(Extracted page text data)
+ + + + + + +

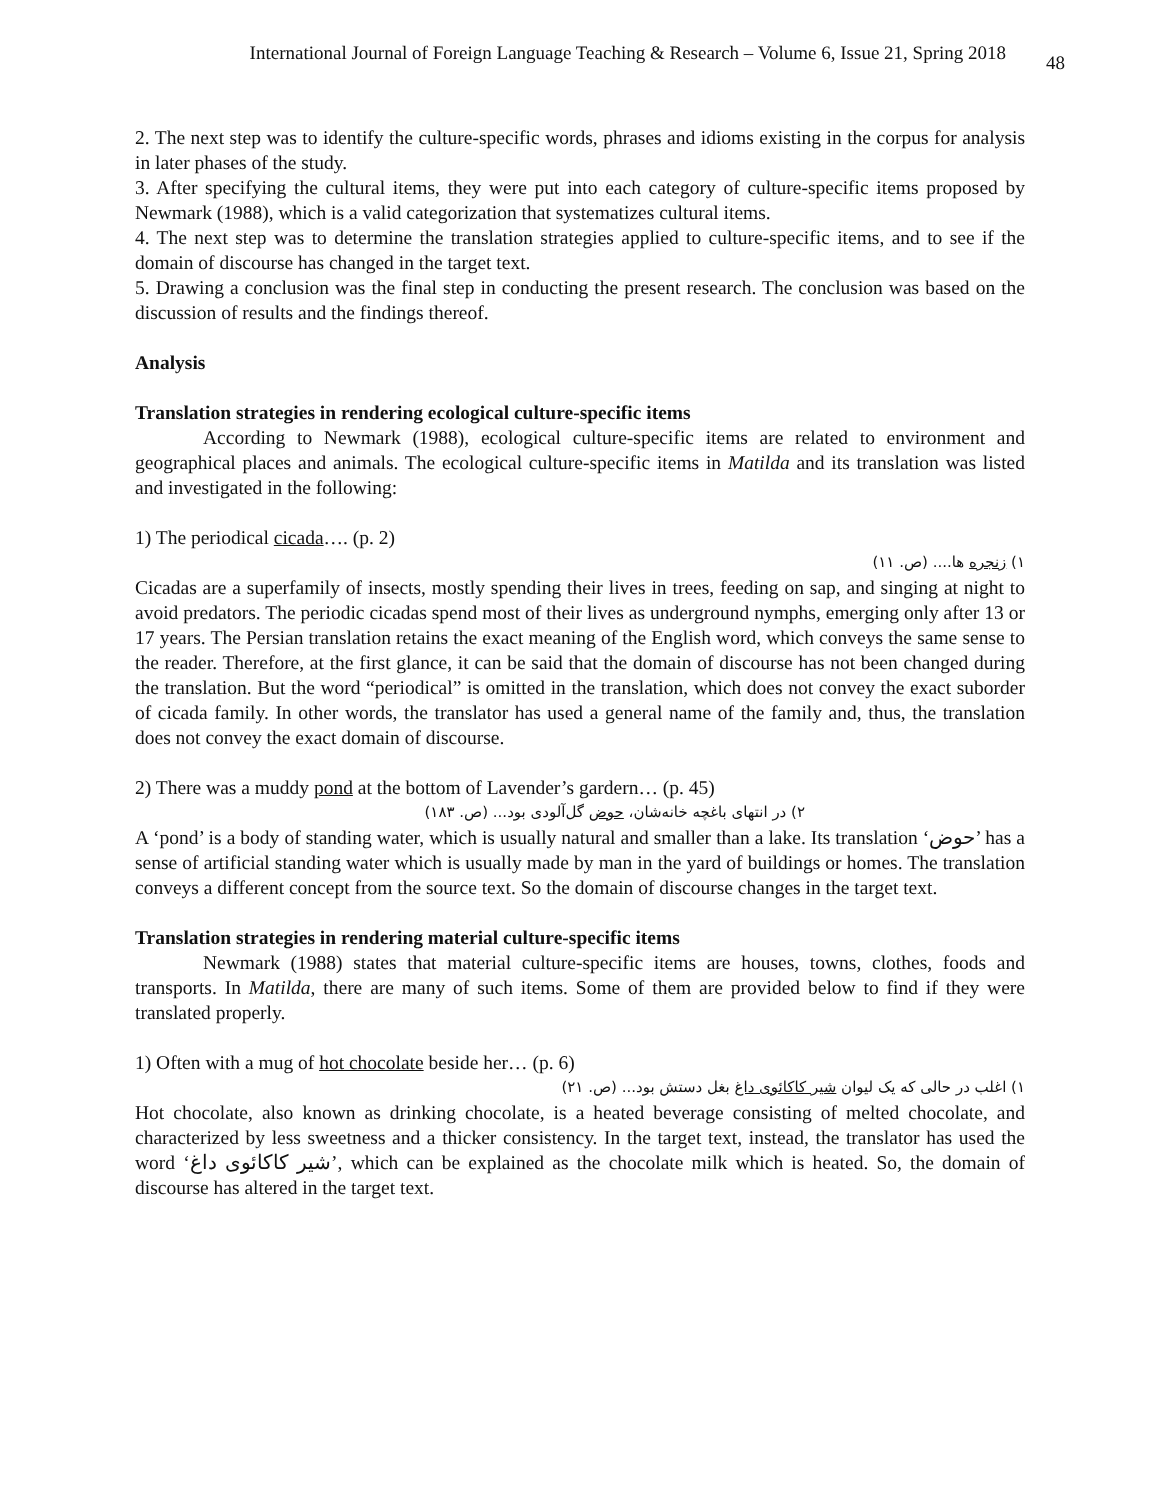International Journal of Foreign Language Teaching & Research – Volume 6, Issue 21, Spring 2018 48
2. The next step was to identify the culture-specific words, phrases and idioms existing in the corpus for analysis in later phases of the study.
3. After specifying the cultural items, they were put into each category of culture-specific items proposed by Newmark (1988), which is a valid categorization that systematizes cultural items.
4. The next step was to determine the translation strategies applied to culture-specific items, and to see if the domain of discourse has changed in the target text.
5. Drawing a conclusion was the final step in conducting the present research. The conclusion was based on the discussion of results and the findings thereof.
Analysis
Translation strategies in rendering ecological culture-specific items
According to Newmark (1988), ecological culture-specific items are related to environment and geographical places and animals. The ecological culture-specific items in Matilda and its translation was listed and investigated in the following:
1) The periodical cicada…. (p. 2)
۱) زنجره ها.... (ص. ۱۱)
Cicadas are a superfamily of insects, mostly spending their lives in trees, feeding on sap, and singing at night to avoid predators. The periodic cicadas spend most of their lives as underground nymphs, emerging only after 13 or 17 years. The Persian translation retains the exact meaning of the English word, which conveys the same sense to the reader. Therefore, at the first glance, it can be said that the domain of discourse has not been changed during the translation. But the word “periodical” is omitted in the translation, which does not convey the exact suborder of cicada family. In other words, the translator has used a general name of the family and, thus, the translation does not convey the exact domain of discourse.
2) There was a muddy pond at the bottom of Lavender’s gardern… (p. 45)
۲) در انتهای باغچه خانه‌شان، حوض گل‌آلودی بود... (ص. ۱۸۳)
A ‘pond’ is a body of standing water, which is usually natural and smaller than a lake. Its translation ‘حوض’ has a sense of artificial standing water which is usually made by man in the yard of buildings or homes. The translation conveys a different concept from the source text. So the domain of discourse changes in the target text.
Translation strategies in rendering material culture-specific items
Newmark (1988) states that material culture-specific items are houses, towns, clothes, foods and transports. In Matilda, there are many of such items. Some of them are provided below to find if they were translated properly.
1) Often with a mug of hot chocolate beside her… (p. 6)
۱) اغلب در حالی که یک لیوان شیر کاکائوی داغ بغل دستش بود... (ص. ۲۱)
Hot chocolate, also known as drinking chocolate, is a heated beverage consisting of melted chocolate, and characterized by less sweetness and a thicker consistency. In the target text, instead, the translator has used the word ‘شیر کاکائوی داغ’, which can be explained as the chocolate milk which is heated. So, the domain of discourse has altered in the target text.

+ + + + + + +

**ASSIGNMENT**. Using the entries above, give again exactly the lines from the line holding "5. Drawing a" through the line holding "۱) زنجره ها.... (ص. ۱۱)". Include both end lines and nothing else.

**WRITTEN ANSWER**.
5. Drawing a conclusion was the final step in conducting the present research. The conclusion was based on the discussion of results and the findings thereof.
Analysis
Translation strategies in rendering ecological culture-specific items
According to Newmark (1988), ecological culture-specific items are related to environment and geographical places and animals. The ecological culture-specific items in Matilda and its translation was listed and investigated in the following:
1) The periodical cicada…. (p. 2)
۱) زنجره ها.... (ص. ۱۱)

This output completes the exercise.